La sentenza della Corte Costituzionale che stabilisce che i materiali estratti da telefoni e computer, come le chat e le email, sono equiparabili alla corrispondenza e quindi coperti dalle garanzie costituzionali riservate ai parlamentari, ha sollevato molte polemiche. Il giornale Il Fatto Quotidiano ha titolato in apertura un articolo in cui si parla delle possibili conseguenze di questa sentenza sulle indagini in corso, soprattutto quelle che riguardano personaggi politici come Daniela Santanchè, il figlio di Ignazio La Russa e i rapporti tra Beppe Grillo e l’armatore Vincenzo Onorato. Secondo il giornale, con questa sentenza la Corte Costituzionale ha messo in pericolo le indagini dei pubblici ministeri, che non potranno più acquisire materiale senza l’autorizzazione delle Camere.
Questa sentenza ha sollevato molte preoccupazioni tra i magistrati, che vedranno le proprie indagini limitate dall’inviolabilità della corrispondenza. Tuttavia, bisogna ricordare che la legge è legge e che l’articolo 15 della Costituzione stabilisce che la libertà e la segretezza della corrispondenza sono inviolabili, mentre l’articolo 68 estende questo principio ai membri del Parlamento. Quindi, quando un’indagine coinvolge un parlamentare, è necessaria l’autorizzazione delle Camere.
Questa sentenza ha chiarito definitivamente il senso della norma e ha confermato la piena tutela non solo dei parlamentari, ma anche dei privati cittadini che vengono intercettati. Non si tratta di bloccare l’azione penale dei magistrati, ma di rispettare i principi costituzionali e l’autonomia dei poteri. Discutere di questi principi significherebbe smantellare tutto il nostro sistema giuridico.

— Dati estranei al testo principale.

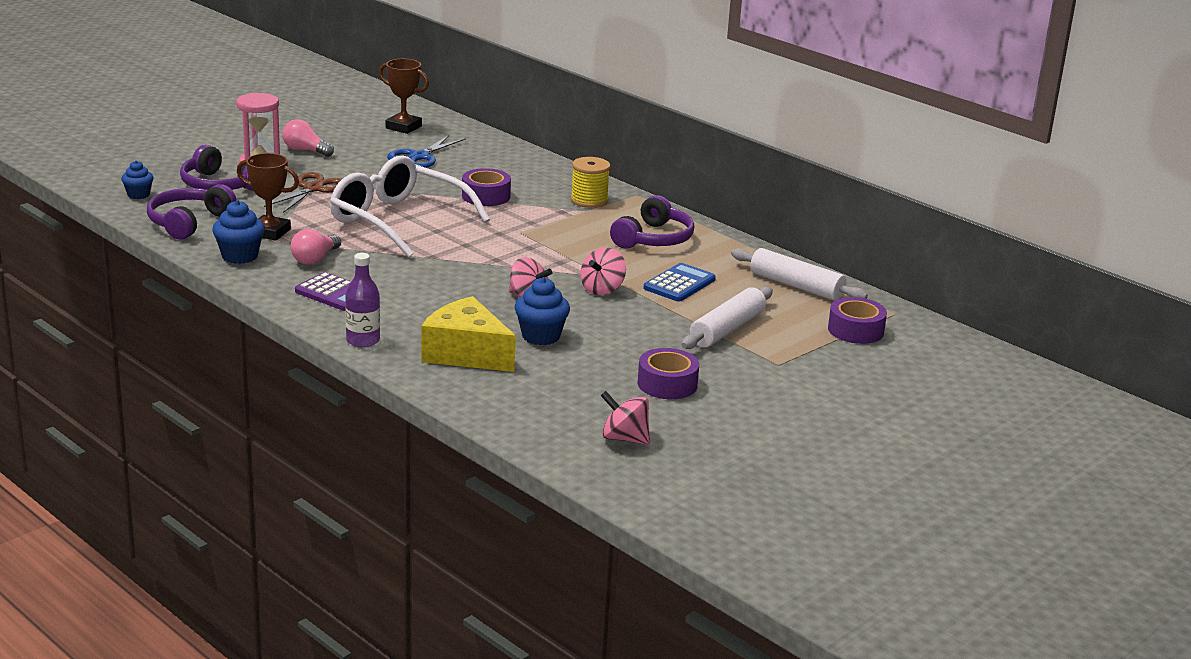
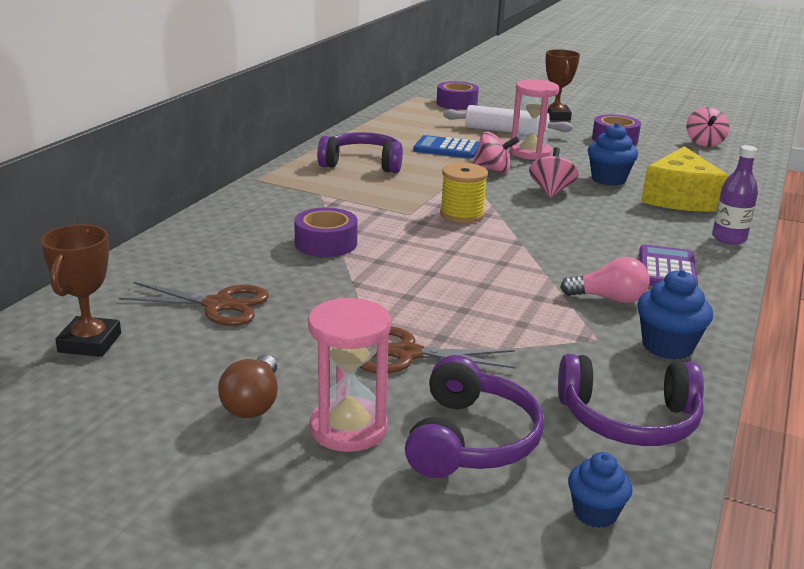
camera: 110 degrees left, 0 degrees up
(270, 232) = (578, 346): brown trophy -> brown trophy (555, 116)
(305, 150) = (253, 403): pink light bulb -> brown light bulb
(398, 221) = (449, 276): white glasses -> none
(419, 157) = (218, 305): blue scissors -> brown scissors
(589, 200) = (291, 196): yellow spool -> yellow spool (462, 214)
(644, 321) = (530, 153): none -> pink hourglass
(796, 286) = (403, 119): white rolling pin -> none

In conclusione, è importante ricordare che nel 2012 si è già affrontata una questione simile con le conversazioni intercettate incidentalmente dal presidente Giorgio Napolitano. Anche allora si sono sollevate molte polemiche, ma alla fine si è affermato lo Stato di diritto e i pubblici ministeri hanno dovuto adeguarsi alla Costituzione.